**TASK DIRECTIONS:**
Word for word, set down the records and skip each picture.
═══ RECORDS SHOWN ═══
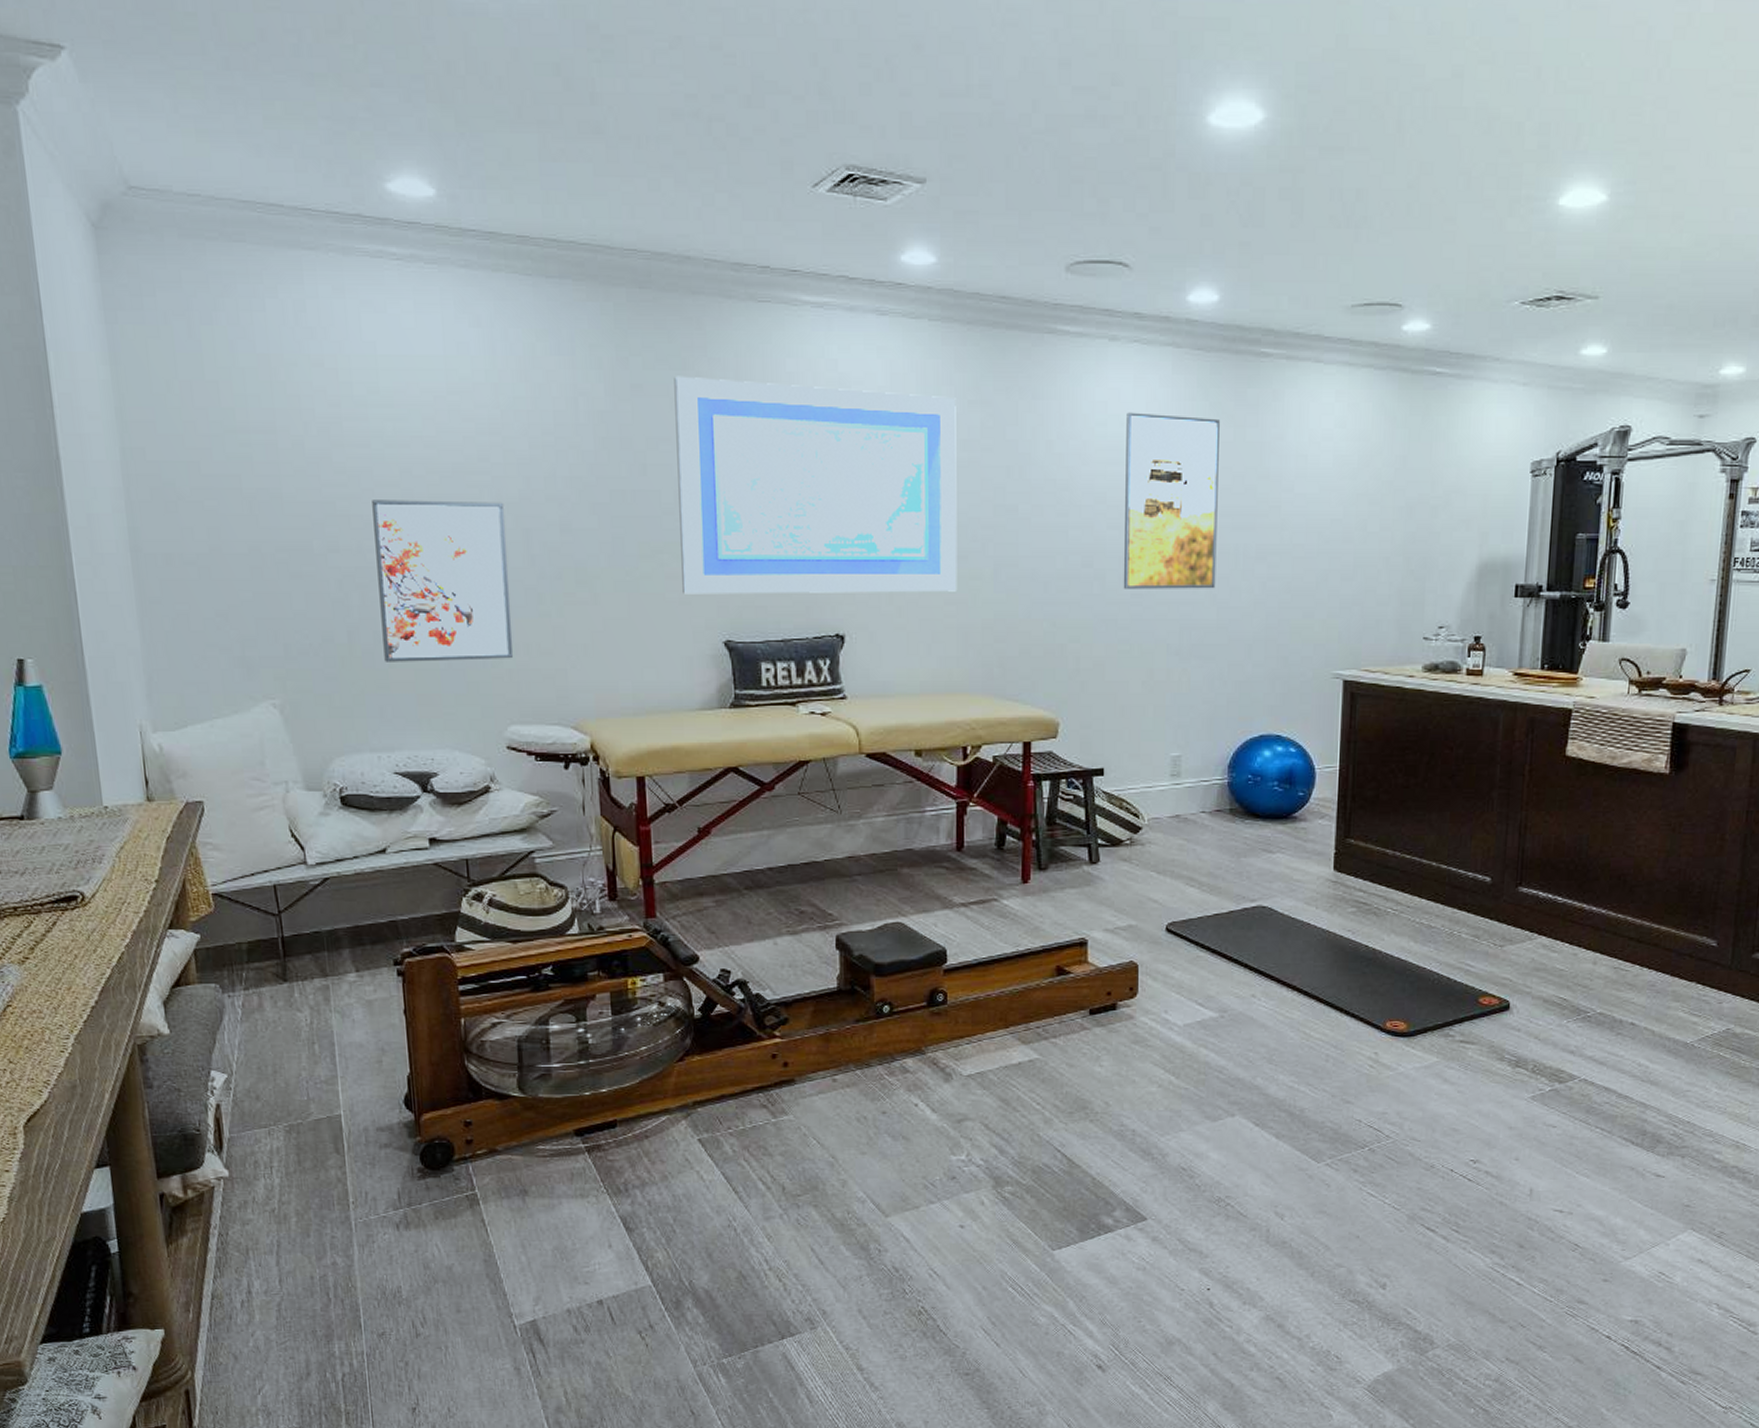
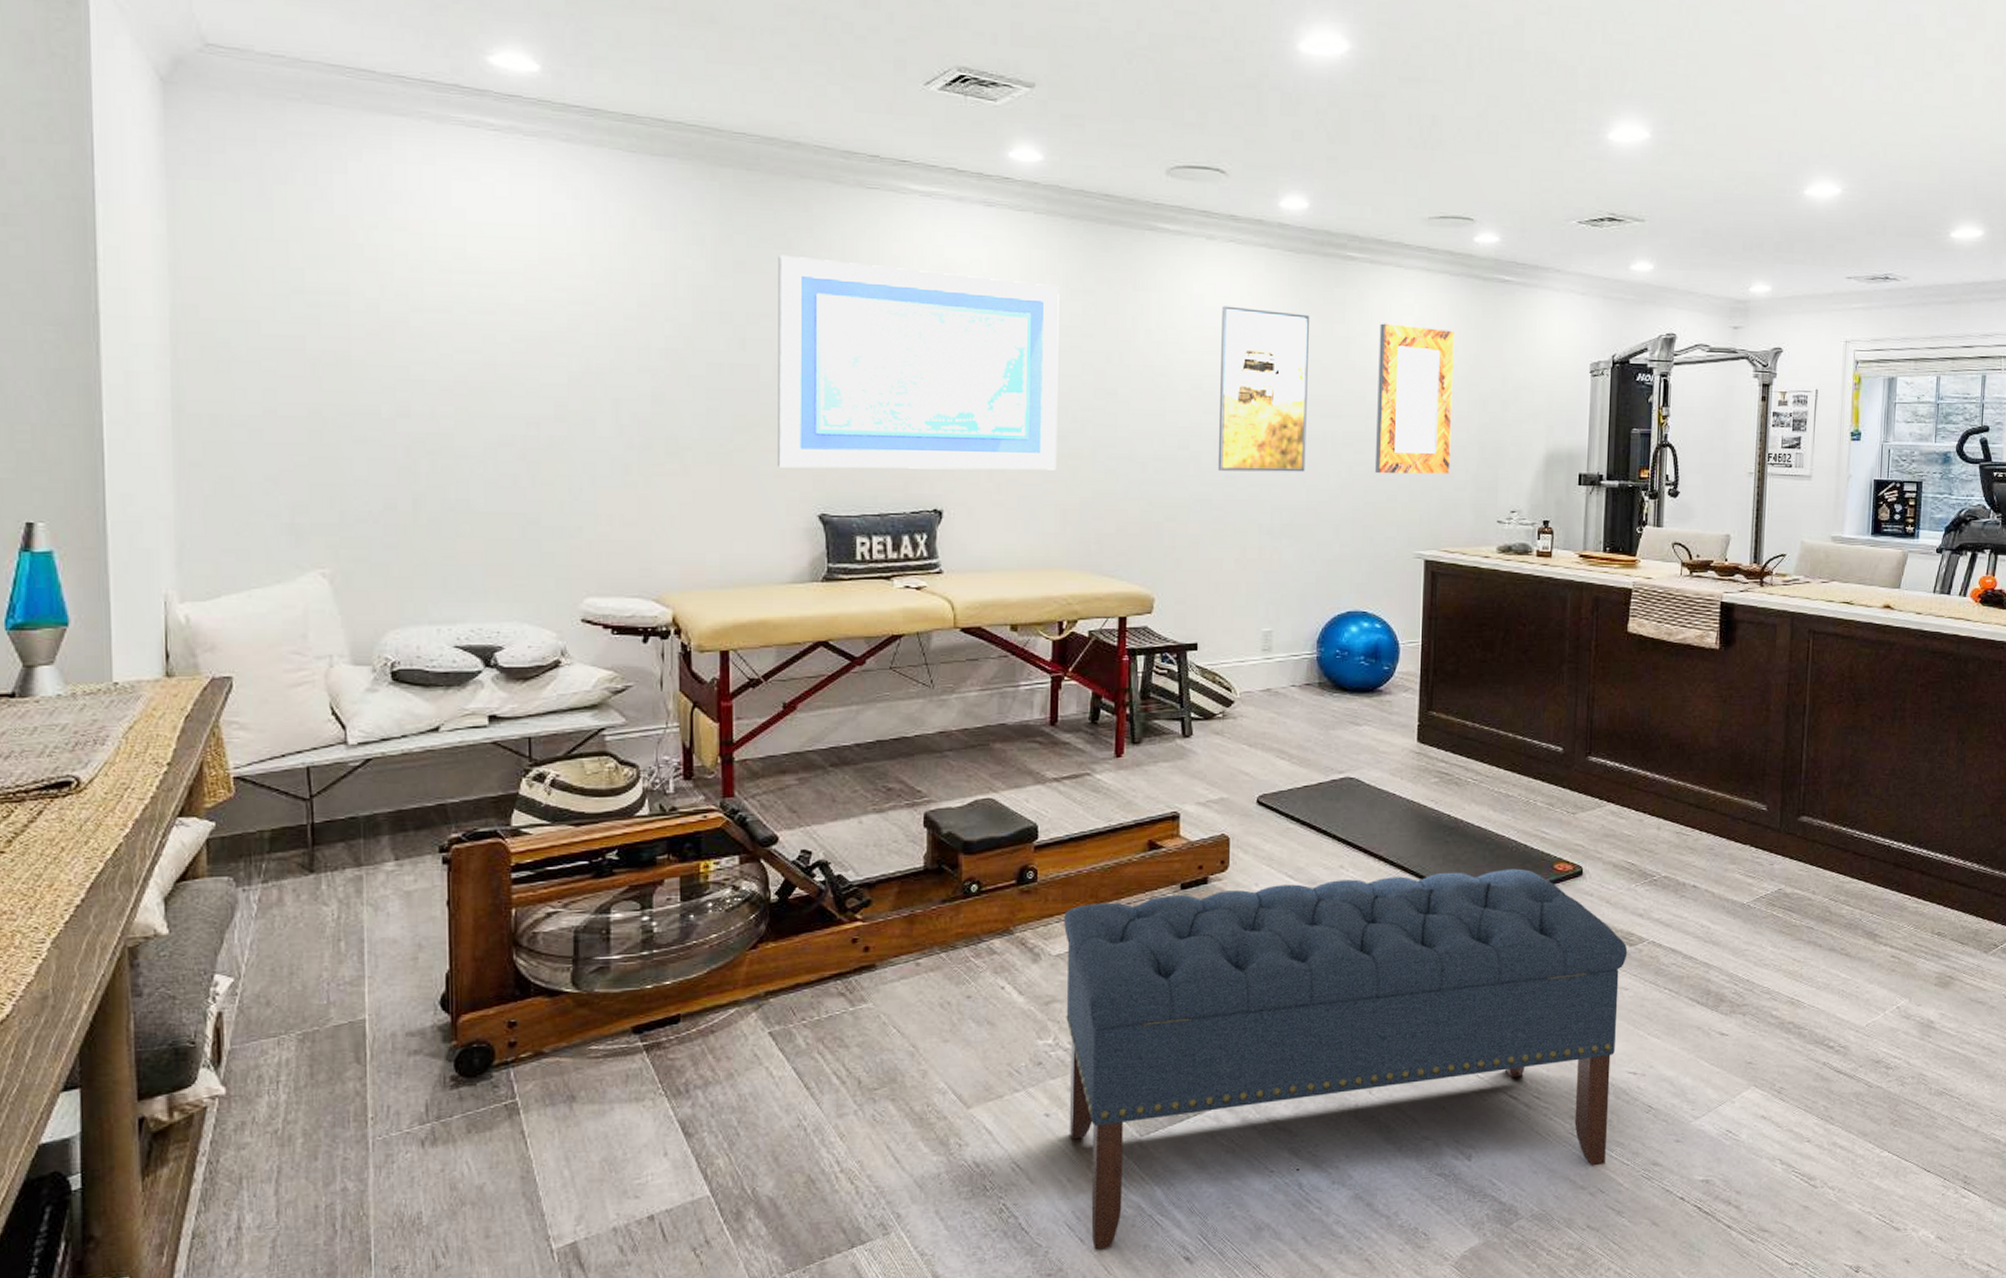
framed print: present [372,500,514,662] -> none [450,365,595,532]
bench: none [973,1001,1557,1354] -> present [1063,868,1628,1250]
home mirror: none [1291,425,1379,589] -> present [1376,323,1455,474]

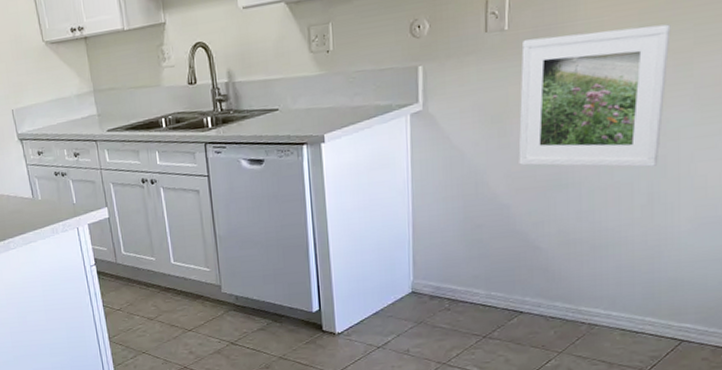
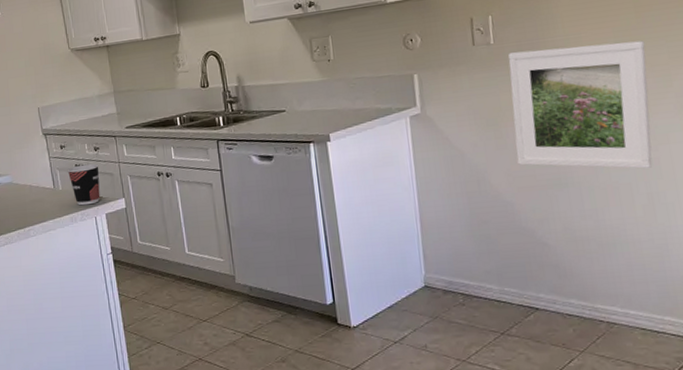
cup: none [46,170,82,216] -> present [67,163,100,206]

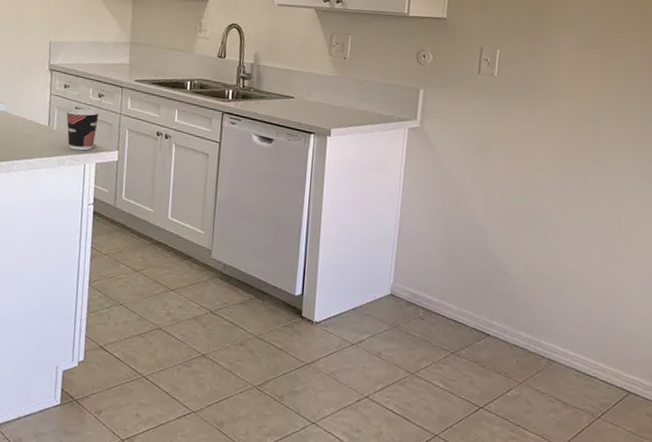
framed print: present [508,40,653,169] -> none [497,88,627,221]

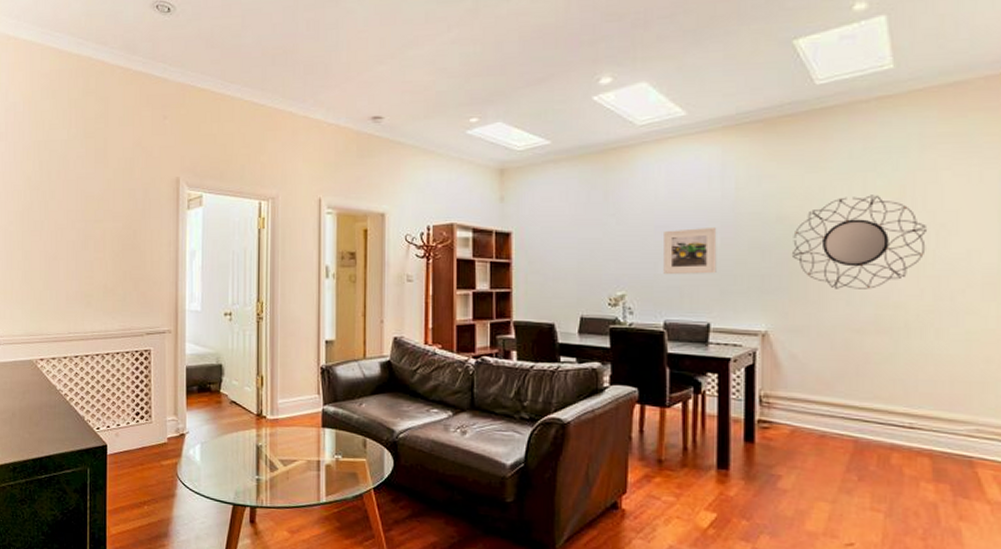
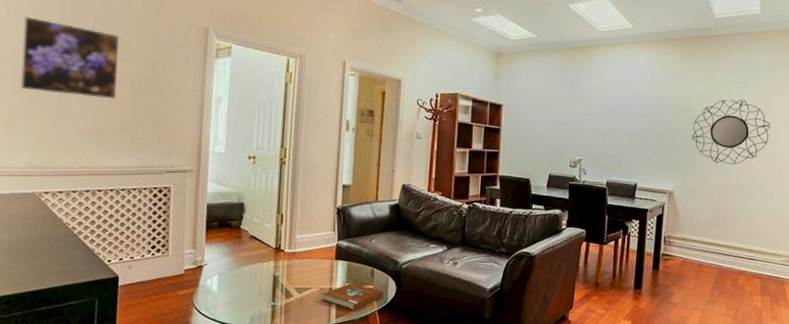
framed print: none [16,187,99,262] -> present [19,16,120,100]
book: none [309,454,379,487] -> present [321,282,384,310]
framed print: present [663,226,717,274] -> none [609,113,646,148]

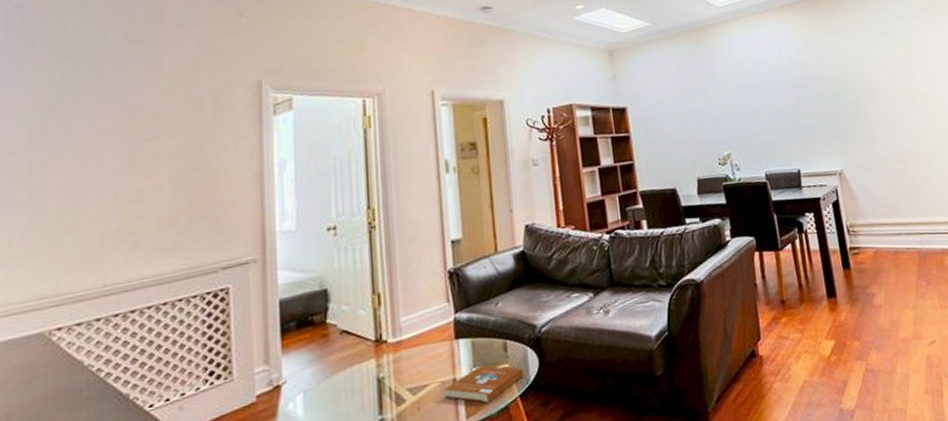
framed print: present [19,16,120,100] -> none [19,106,150,199]
home mirror: present [692,99,770,165] -> none [845,53,931,129]

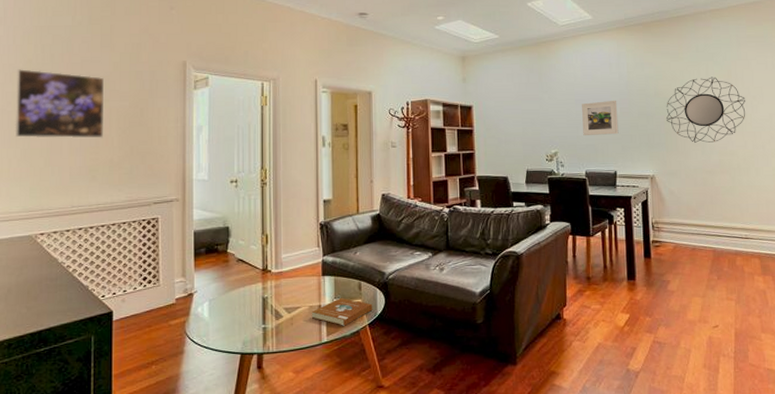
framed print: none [19,106,150,199] -> present [14,69,105,139]
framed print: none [752,87,797,131] -> present [582,100,619,135]
home mirror: none [845,53,931,129] -> present [666,77,746,143]

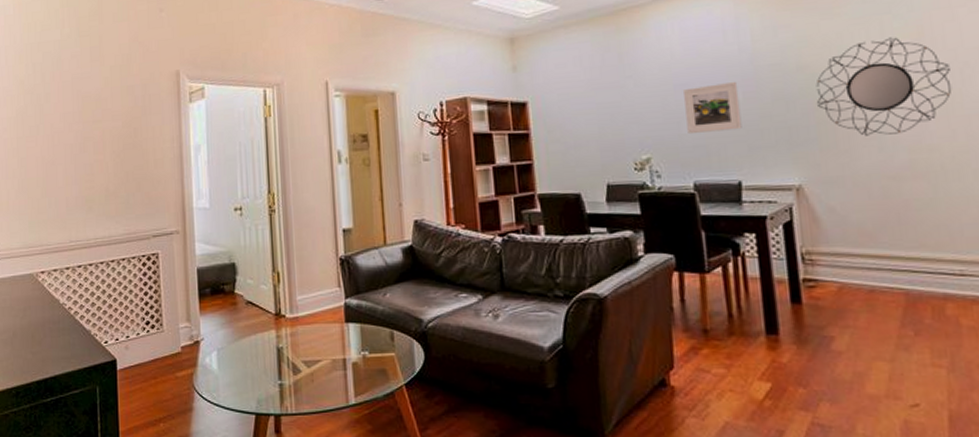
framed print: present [14,69,105,139] -> none [11,91,99,167]
book: present [311,297,373,326] -> none [334,349,410,385]

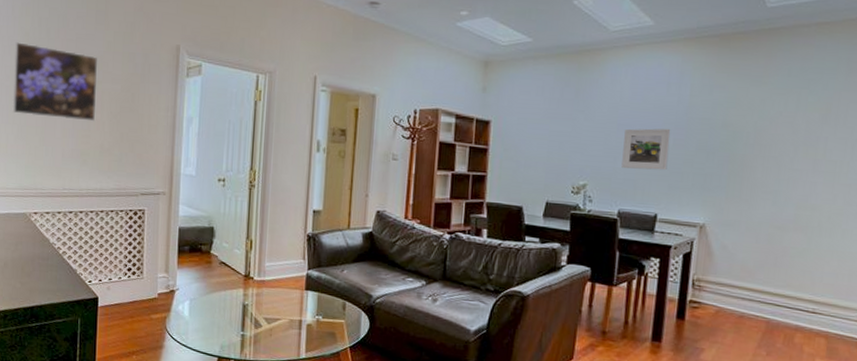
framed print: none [11,91,99,167] -> present [12,42,98,122]
home mirror: present [816,37,952,136] -> none [732,109,845,192]

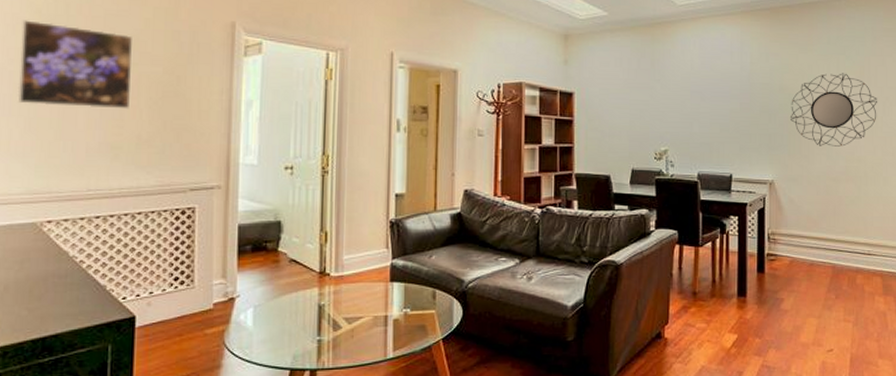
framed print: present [621,128,671,171] -> none [697,93,737,133]
home mirror: none [732,109,845,192] -> present [791,73,877,147]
═══
**OUTPUT FOR THIS TASK:**
framed print: present [372,500,514,662] -> none [450,365,595,532]
bench: none [973,1001,1557,1354] -> present [1063,868,1628,1250]
home mirror: none [1291,425,1379,589] -> present [1376,323,1455,474]

cup: none [46,170,82,216] -> present [67,163,100,206]

framed print: present [508,40,653,169] -> none [497,88,627,221]

framed print: none [16,187,99,262] -> present [19,16,120,100]
book: none [309,454,379,487] -> present [321,282,384,310]
framed print: present [663,226,717,274] -> none [609,113,646,148]

framed print: present [19,16,120,100] -> none [19,106,150,199]
home mirror: present [692,99,770,165] -> none [845,53,931,129]

framed print: none [19,106,150,199] -> present [14,69,105,139]
framed print: none [752,87,797,131] -> present [582,100,619,135]
home mirror: none [845,53,931,129] -> present [666,77,746,143]

framed print: present [14,69,105,139] -> none [11,91,99,167]
book: present [311,297,373,326] -> none [334,349,410,385]

framed print: none [11,91,99,167] -> present [12,42,98,122]
home mirror: present [816,37,952,136] -> none [732,109,845,192]

framed print: present [621,128,671,171] -> none [697,93,737,133]
home mirror: none [732,109,845,192] -> present [791,73,877,147]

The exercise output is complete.